Pourtant, Les Bas-fonds, comme d’autres, est marqué par l’engagement du réalisateur dans les idées à venir du Front Populaire et on peut pouvoir se fatiguer ici de cette ritournelle sans remettre en question la qualité de l’écriture, et surtout de l’interprétation magistrale de Jean Gabin, et d’un Louis Jouvet étonnamment sobre en aristocrate fauché (leur scène dans l’herbe au bord du canal est superbe). Reste que cette histoire d’amour difficile n’est pas toujours passionnante et qu’il manque parfois un petit quelque chose pour réellement capter l’attention du spectateur.
Peut-être la fidélité de l’adaptation est-elle un problème, en ce qu’elle replace les personnages dans un contexte français mais avec des particularités … russes (la monnaie, les noms des personnages).
Sous une apparente légèreté, l’histoire se révèle beaucoup plus sombre, dans les descriptions des personnages secondaires notamment (formidable Vladimir Sokoloff), et dans quelques séquences inoubliables (la mort de « pensionnaires » dans la banalité complète, le passage à tabac de Natacha).  [L’âge d’or du cinéma français]

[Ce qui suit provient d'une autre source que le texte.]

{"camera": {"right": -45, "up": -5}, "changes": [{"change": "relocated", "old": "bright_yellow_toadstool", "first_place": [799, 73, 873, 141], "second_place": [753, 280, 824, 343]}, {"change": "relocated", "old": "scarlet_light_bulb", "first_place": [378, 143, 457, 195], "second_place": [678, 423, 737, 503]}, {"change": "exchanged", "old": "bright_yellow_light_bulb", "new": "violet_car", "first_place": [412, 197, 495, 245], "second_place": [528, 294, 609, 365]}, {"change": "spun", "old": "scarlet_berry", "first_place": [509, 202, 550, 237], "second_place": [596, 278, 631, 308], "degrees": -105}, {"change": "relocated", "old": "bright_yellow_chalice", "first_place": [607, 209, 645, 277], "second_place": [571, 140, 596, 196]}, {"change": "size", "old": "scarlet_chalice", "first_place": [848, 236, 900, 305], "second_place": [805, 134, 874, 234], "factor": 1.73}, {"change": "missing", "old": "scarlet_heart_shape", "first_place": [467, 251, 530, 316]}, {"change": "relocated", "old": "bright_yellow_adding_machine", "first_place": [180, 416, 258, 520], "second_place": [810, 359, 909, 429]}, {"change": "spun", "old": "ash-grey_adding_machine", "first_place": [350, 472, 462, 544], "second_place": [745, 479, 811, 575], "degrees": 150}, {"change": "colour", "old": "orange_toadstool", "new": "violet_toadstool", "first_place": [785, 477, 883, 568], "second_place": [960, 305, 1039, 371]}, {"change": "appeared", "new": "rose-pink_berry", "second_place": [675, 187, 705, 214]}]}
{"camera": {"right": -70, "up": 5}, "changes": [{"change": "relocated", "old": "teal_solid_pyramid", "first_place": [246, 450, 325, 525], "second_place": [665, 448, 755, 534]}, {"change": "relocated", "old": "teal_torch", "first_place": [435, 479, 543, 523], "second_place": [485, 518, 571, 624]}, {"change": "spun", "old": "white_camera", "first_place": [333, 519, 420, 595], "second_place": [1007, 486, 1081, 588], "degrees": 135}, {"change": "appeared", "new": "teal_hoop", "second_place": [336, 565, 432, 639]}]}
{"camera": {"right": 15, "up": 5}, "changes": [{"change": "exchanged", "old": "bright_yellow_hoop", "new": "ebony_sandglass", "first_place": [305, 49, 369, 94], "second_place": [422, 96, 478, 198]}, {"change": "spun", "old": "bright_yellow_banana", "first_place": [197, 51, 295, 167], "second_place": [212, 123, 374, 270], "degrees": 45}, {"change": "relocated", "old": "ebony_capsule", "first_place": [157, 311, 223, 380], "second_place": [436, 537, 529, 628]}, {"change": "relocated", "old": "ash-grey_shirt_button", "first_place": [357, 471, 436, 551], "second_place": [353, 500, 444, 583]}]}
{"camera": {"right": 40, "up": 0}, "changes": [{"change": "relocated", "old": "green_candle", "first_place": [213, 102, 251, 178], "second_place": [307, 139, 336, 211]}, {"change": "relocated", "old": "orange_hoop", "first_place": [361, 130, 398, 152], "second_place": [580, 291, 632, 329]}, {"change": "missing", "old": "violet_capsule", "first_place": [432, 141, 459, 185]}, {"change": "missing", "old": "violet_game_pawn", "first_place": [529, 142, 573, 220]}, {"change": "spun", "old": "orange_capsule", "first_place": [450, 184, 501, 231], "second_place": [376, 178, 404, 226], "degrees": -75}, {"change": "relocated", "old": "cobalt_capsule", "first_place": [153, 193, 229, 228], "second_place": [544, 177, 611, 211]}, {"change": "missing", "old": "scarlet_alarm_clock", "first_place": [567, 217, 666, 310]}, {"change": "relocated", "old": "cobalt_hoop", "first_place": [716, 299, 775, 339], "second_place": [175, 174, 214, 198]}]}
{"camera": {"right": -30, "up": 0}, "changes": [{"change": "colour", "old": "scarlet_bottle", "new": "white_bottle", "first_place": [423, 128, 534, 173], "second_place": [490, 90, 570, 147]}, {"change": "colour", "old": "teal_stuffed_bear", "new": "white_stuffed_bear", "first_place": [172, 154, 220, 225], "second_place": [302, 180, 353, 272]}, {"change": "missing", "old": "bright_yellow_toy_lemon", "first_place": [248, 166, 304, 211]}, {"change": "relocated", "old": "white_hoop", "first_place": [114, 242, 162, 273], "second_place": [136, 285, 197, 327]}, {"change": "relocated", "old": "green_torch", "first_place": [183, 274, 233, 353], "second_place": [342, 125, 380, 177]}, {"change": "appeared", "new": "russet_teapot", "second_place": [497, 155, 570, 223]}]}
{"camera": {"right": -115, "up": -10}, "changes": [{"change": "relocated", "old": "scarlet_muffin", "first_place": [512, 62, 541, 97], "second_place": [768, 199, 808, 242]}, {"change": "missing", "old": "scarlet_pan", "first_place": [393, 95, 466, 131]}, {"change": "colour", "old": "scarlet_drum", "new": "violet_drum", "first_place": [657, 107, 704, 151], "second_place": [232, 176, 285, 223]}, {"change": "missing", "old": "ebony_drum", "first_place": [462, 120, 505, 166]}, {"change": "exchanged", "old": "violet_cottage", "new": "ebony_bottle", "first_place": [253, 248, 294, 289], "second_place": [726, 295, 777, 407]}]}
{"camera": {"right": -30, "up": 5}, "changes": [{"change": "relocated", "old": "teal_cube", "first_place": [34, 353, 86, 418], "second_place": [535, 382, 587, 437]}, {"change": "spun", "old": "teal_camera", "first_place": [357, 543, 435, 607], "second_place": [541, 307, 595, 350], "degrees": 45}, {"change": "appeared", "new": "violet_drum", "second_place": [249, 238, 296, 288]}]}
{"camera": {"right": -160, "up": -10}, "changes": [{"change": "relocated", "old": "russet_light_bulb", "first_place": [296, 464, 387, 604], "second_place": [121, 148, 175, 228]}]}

L’action des Bas-fonds se situe à la fois dans la Russie des tsars et la France du Front populaire. Renoir n’a pas cherché à tricher. Seuls les noms, les costumes et quelques anecdotes de scénario rappellent le pays de Gorki. Le « réalisme extérieur» ne compte pas. L’auteur du Crime de monsieur Lange parle de la France en 1936.
Réalisé au cœur du premier été (tourmenté) du Front Populaire, Les basfonds reprennent le flambeau du Crime de monsieur Lange et constituent le second acte de cette écriture de l’Histoire « au présent» citaient par Marc Ferro et Jacques Rivette.

Photo de fin tournage des LES BAS-FONDS de Jean Renoir (1936)

Contredisant le simplisme de La Vie est à nous, l’auteur de La Chienne analyse avec finesse le réseau serré des rapports d’exploitation et les mécanismes de la servitude. Véritable microcosme, leur sordide âpreté en plus, les « bas-fonds» reproduisent l’organisation du système social tout entier. Dans ce contexte, l’assassinat de Kostilev, le logeur, prend figure de conduite exemplaire. Une nouvelle fois, Renoir inscrit l’évolution historique et politique dans le procès même de sa mise en scène. Cette fois, le meurtre n’est plus accompli par un homme seul. La caméra se perd dans la foule. Le collectif accompagne le justicier dans son geste. Fait significatif encore, Pepel sera libéré. Il partira sur les routes au bras de sa maîtresse, narguant doucement les représentants de l’ordre.

Au terme d’une impossible adaptation, Renoir se tire merveilleusement d’une épreuve difficile. Fenêtres, lumière, verdure, tout ce matériel poétique autant que symbolique est utilisé avec un indiscutable brillo. Jouvet,-c’est une performance, fait ici beaucoup plus que son habituel numéro d’acteur. Quant à Gabin, il se confirme déjà comme l’un des plus grands comédiens de sa génération – titre que Renoir lui reconnaîtra toujours et lui fera de nouveau mériter dans French cancan.